Text excerpt below:

Building a Voice Assistant in JavaScript

tl;dr: You can build a voice assistant in JavaScript with existing open source libraries but the result sucks.

In the last couple of days, I explored the voice in the browser. Here are my findings.

What’s available

Most of the voice related libraries in JavaScript that I found are simple wrappers around the Web Speech API. Under the hood browsers use external services so I ruled out these libraries immediately as I wanted something that works offline.

What I found:

pocketsphinx.js for voice recognition
speak.js for voice synthesis (several forks available)

Both these projects are brought to the web thanks to Emscripten and asm.js.

Building a (not so) intelligent voice assistant

Thanks to a discussion with my friend Thomas this weekend, CENode.js was brought to my attention. It’s an open source project to enable human-machine conversation based on a human-friendly format. It can be used to simulate intelligence.

I had all the elements at hand to build a browser-based, offline voice assistant (Think Siri, OK Google, Amazon Echo…).

Coding (or rather gluing)

Gluing all parts together was unsurprisingly easy. Pocketsphinx.js calls a function when the web worker has a final hypothesis:

worker.onmessage = (evt) => {
  if (evt.data.hyp !== undefined && evt.data.final) {
    gotHypothesis(evt.data.hyp)
  }
}

I can feed this hypothesis to CENode.js by creating a new card:

function gotHypothesis(hypothesis) {
  const card =
    "there is a nl card named '{uid}' that is to the agent 'agent1' and is from the individual 'User' and has the timestamp '{now}' as timestamp and has '" +
    hypothesis.replace(/'/g, "\\'") +
    "' as content."
  node.add_sentence(card)
}

Then I just have to wait until the deck is polled for new cards to my attention (my name is User). The new card contains the answer to my request and I can just do:

speak(card.content)

The function speak will call espeak.synth() of speak.js.

Adding a grammar

This is it for the JavaScript code. But an important part is still missing. Pocketsphinx.js needs to be fed with a grammar and the pronunciation of all the words used in the grammar. This is used to reduce the scope of detected phrases. So I’ll conveniently reuse all the possible requests supported by CENode.js.

Considering the CENode.js demo about astronomy, here’s a list of some requests that it can understand (let me know if I missed any):

What orbits Mars?
What does Titan orbit?
What is Saturn?
What is a star?

End of Text excerpt.

▶ [Work instructions]:
a – In the voice assistant article, which library does the author use for voice synthesis?
b – Write the next part of the voice assistant article, picking up after its last line.
The records have nothing to do with this.

Provided information below:

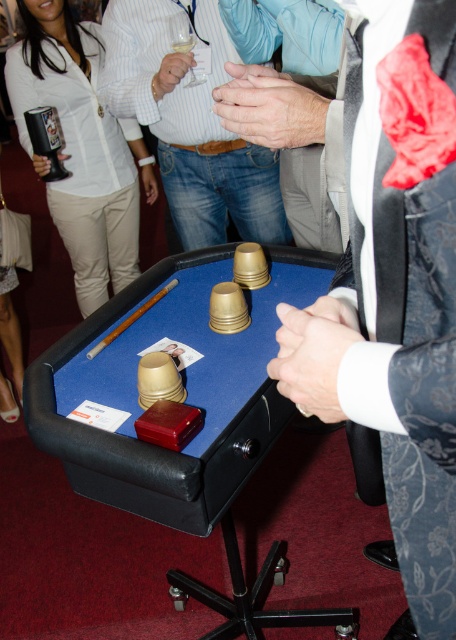
You are a game participant standing at the edge of the blue felt billiard table at center. Your hands, the smooth skin hands at center, need to reach the cups placed on the table. Given that the average human arm length is about 24 inches, can your hands reach the cups on the table?

The distance between the blue felt billiard table at center and the smooth skin hands at center is 19.67 inches. Since the average human arm length is 24 inches, the hands can easily reach the cups on the table as 19.67 inches is less than 24 inches.

Looking at this image, you are a game organizer and need to ensure that the matte brown hand at center can comfortably reach across the blue felt billiard table at center. Given their sizes, is this possible?

The blue felt billiard table at center is larger in size than the matte brown hand at center, so the hand can comfortably reach across the table.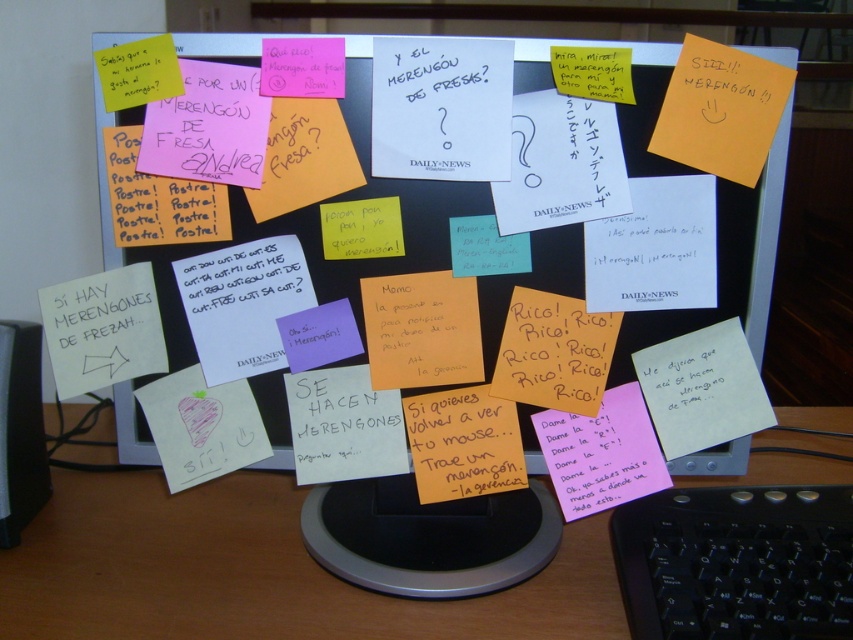
What is the exact coordinate of the white plastic table at center?

The white plastic table at center is located at point (254, 572).

You are organizing your workspace and need to move a water bottle from the white plastic table at center to the black plastic keyboard at lower right. Can you place it directly without moving the keyboard?

The white plastic table at center is located above the black plastic keyboard at lower right, so you can place the water bottle directly from the table to the keyboard without moving it.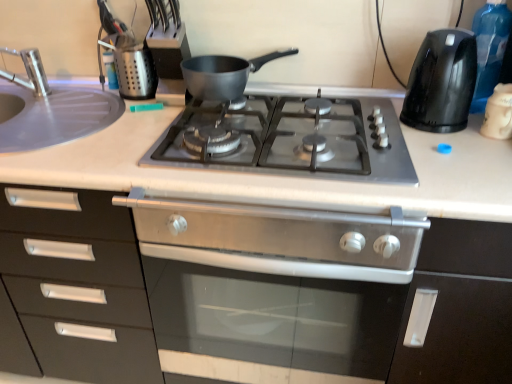
Where is `vacant area that lies to the right of silver metallic faucet at left`? This screenshot has width=512, height=384. vacant area that lies to the right of silver metallic faucet at left is located at coordinates (64, 103).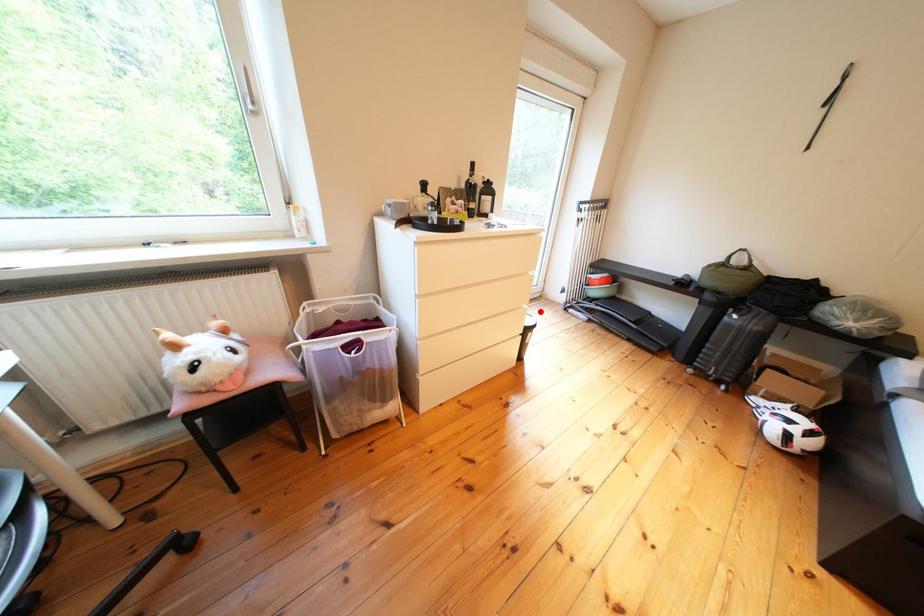
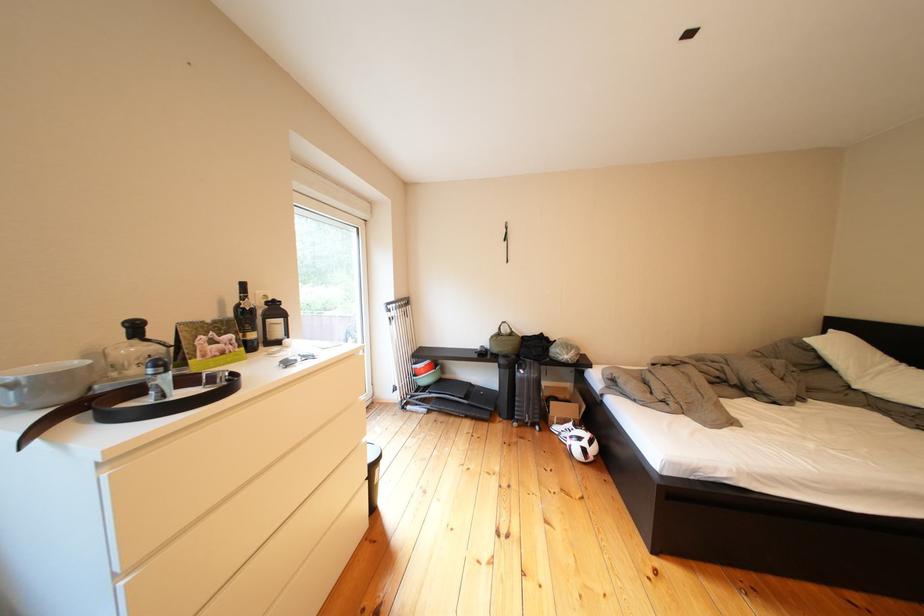
Locate, in the second image, the point that corresponds to the highlighted location in the first image.

(378, 445)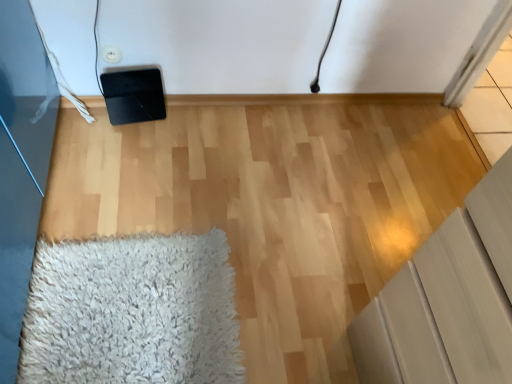
Where is `vacant space in white shaggy rug at lower left (from a real-world perspective)`? vacant space in white shaggy rug at lower left (from a real-world perspective) is located at coordinates (139, 317).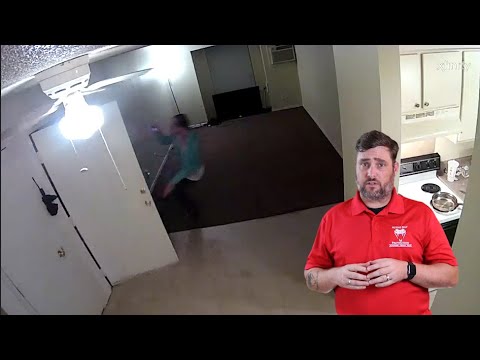
The image size is (480, 360). Identify the location of fan blade. (104, 82).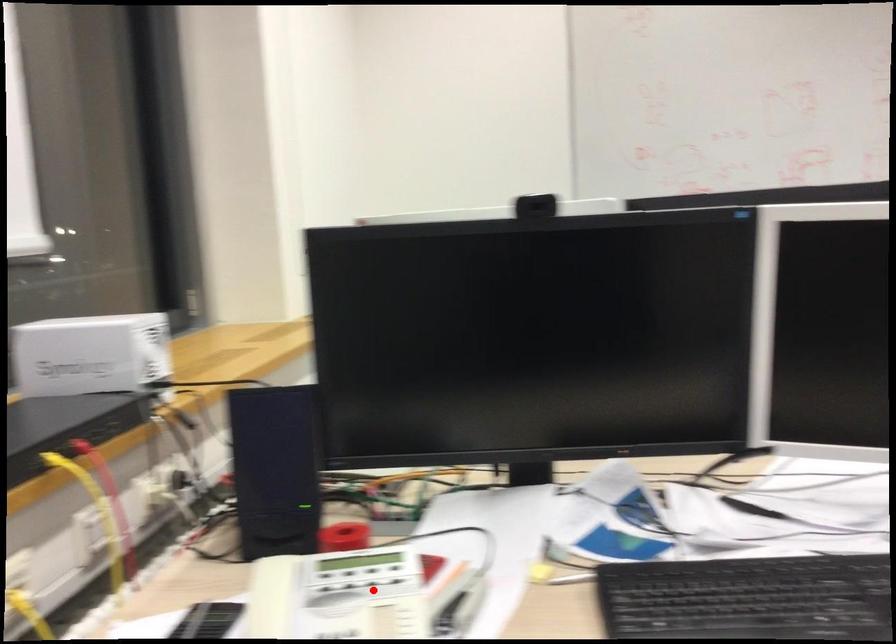
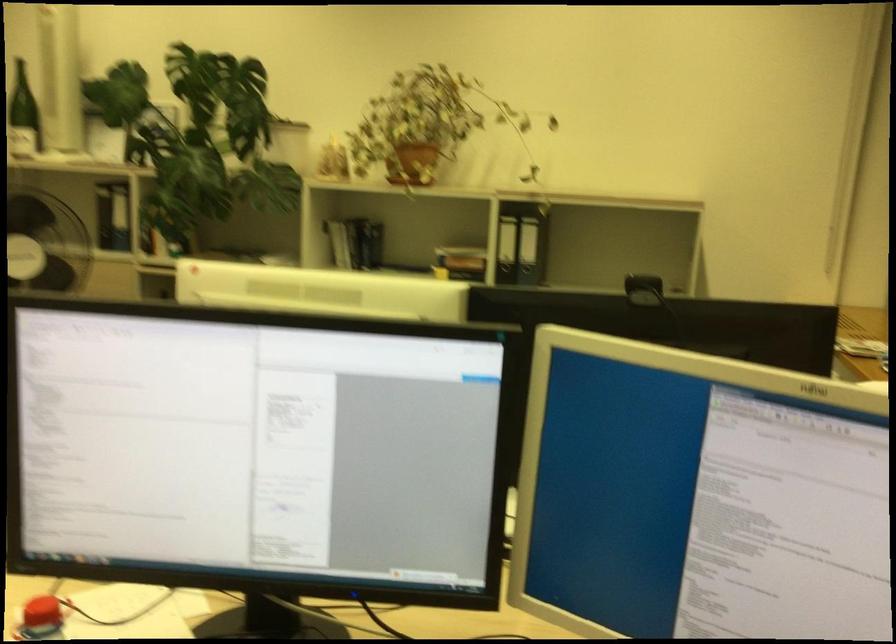
Question: I am providing you with two images of the same scene from different viewpoints. A red point is marked on the first image. At the location where the point appears in image 1, is it still visible in image 2?

Choices:
 (A) Yes
 (B) No

Answer: (B)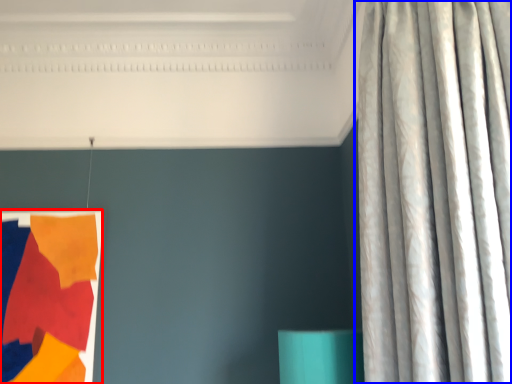
Question: Which object appears closest to the camera in this image, tapestry (highlighted by a red box) or curtain (highlighted by a blue box)?

Choices:
 (A) tapestry
 (B) curtain

Answer: (B)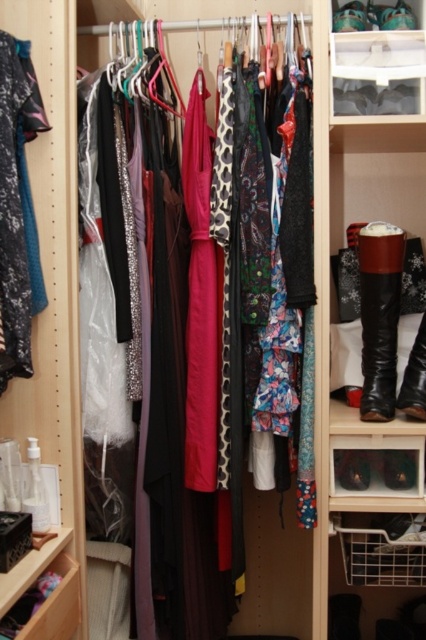
You are organizing your closet and need to place a new pair of shoes that are 30 centimeters long. You want to place them between the velvet teal dress at left and the brushed metal drawer at lower left. Is there enough space between them to fit the shoes?

The distance between the velvet teal dress at left and the brushed metal drawer at lower left is 52.50 centimeters. Since the shoes are only 30 centimeters long, there is sufficient space to place them between the two items.

You are organizing your closet and need to place a new pair of shoes in the clear plastic shoebox at upper center. However, the shoebox is currently located at point 0.094, 0.885. Is this shoebox positioned in the upper half of the closet?

The clear plastic shoebox at upper center is located at point (377,60). Since the y coordinate is 0.885, which is above 0.5, it is in the upper half of the closet.

From the picture: You are standing in front of the closet and want to reach both the point at coordinates (26, 42) and the point at coordinates (60, 570). Which coordinate point will you reach first?

You will reach point (26, 42) first because it is in front of point (60, 570).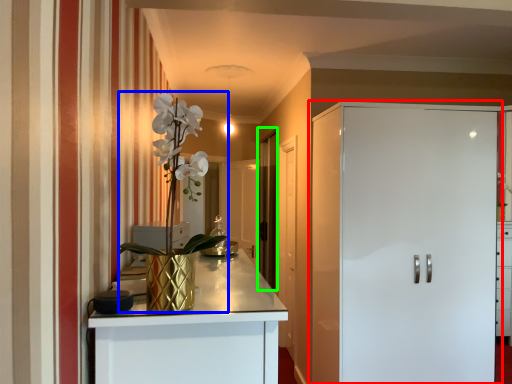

End of Provided information.

▶ [Answers provided]:
a – speak.js

b –
List instances of type planet

The first step is to compute all the possible permutations that make sense in English and that CENode.js will understand. I found 124 of them. This is the corpus I’ll use in the next steps.

The grammar used by pocketsphinx.js is a Finite State Grammar. Think of a finite state machine where each state adds a word to the phrase:

s = 0 // s is the state with initial value 0.

[]    -> [What] -> [does] -> [Titan] -> orbit?
s = 0    s = 1     s = 2     s = 3      s = 4

The grammar for this simple phrase is:

const grammar = {
  numStates: 5,
  start: 0,
  end: 4,
  transitions: [
    { from: 0, to: 1, word: 'WHAT' },
    { from: 1, to: 2, word: 'DOES' },
    { from: 2, to: 3, word: 'TITAN' },
    { from: 3, to: 4, word: 'ORBIT' },
    { from: 4, to: 4, word: '<sil>' },
  ],
}

The more phrases you add, the more complex it gets. For each state, pocketsphinx.js uses the grammar to figure out what is a possible next step. If your grammar is correct, you cannot end up with meaningless sentences.

I wrote a small script to build grammars from a corpus of phrases that I may publish if anyone is interested.

Adding pronunciation

For each word in the corpus, pocketsphinx.js needs to know how to pronounce it.

I fed my corpus to Sphinx Knowledge Base Tool. I simply took the *.dic file from the gz archive, split it on line breaks and split again each line on tabs and I got something like:

const wordList = [
  ["WHAT","W AH T"],
  ["WHAT(2)","HH W AH T"],
  ["ORBIT","AO R B AH T"],
  ["MARS","M AA R Z"],
  ...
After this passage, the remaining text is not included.